[[ Extracted entries open ]]

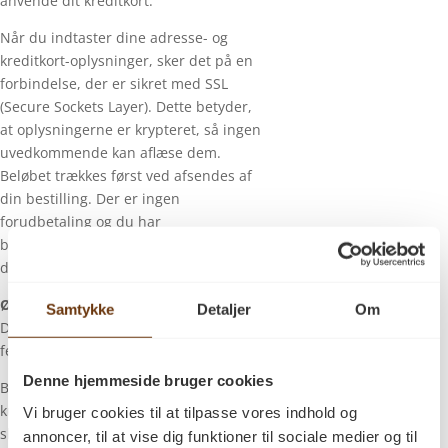
anvende dit kreditkort.
Når du indtaster dine adresse- og
kreditkort-oplysninger, sker det på en
forbindelse, der er sikret med SSL
(Secure Sockets Layer). Dette betyder,
at oplysningerne er krypteret, så ingen
uvedkommende kan aflæse dem.
Beløbet trækkes først ved afsendes af
din bestilling. Der er ingen
forudbetaling og du har
banksikkerheden, idet du betaler med
dit kreditkort.
Øvrigt
Samtykke
Detaljer
Om
Der tages forbehold for skrivefejl, og
fejlagtig prissætning.
Denne hjemmeside bruger cookies
Billederne på hver enkelt trægulv er
kun retningsgivende, og kan alt efter
Vi bruger cookies til at tilpasse vores indhold og
skærmtype variere til det faktiske gulv.
annoncer, til at vise dig funktioner til sociale medier og til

[[ Extracted entries closed ]]

▸ Goal of the exercise:
Bring together each line above where the string "cookies" turns up.

▸ Finished task:
Denne hjemmeside bruger cookies
Vi bruger cookies til at tilpasse vores indhold og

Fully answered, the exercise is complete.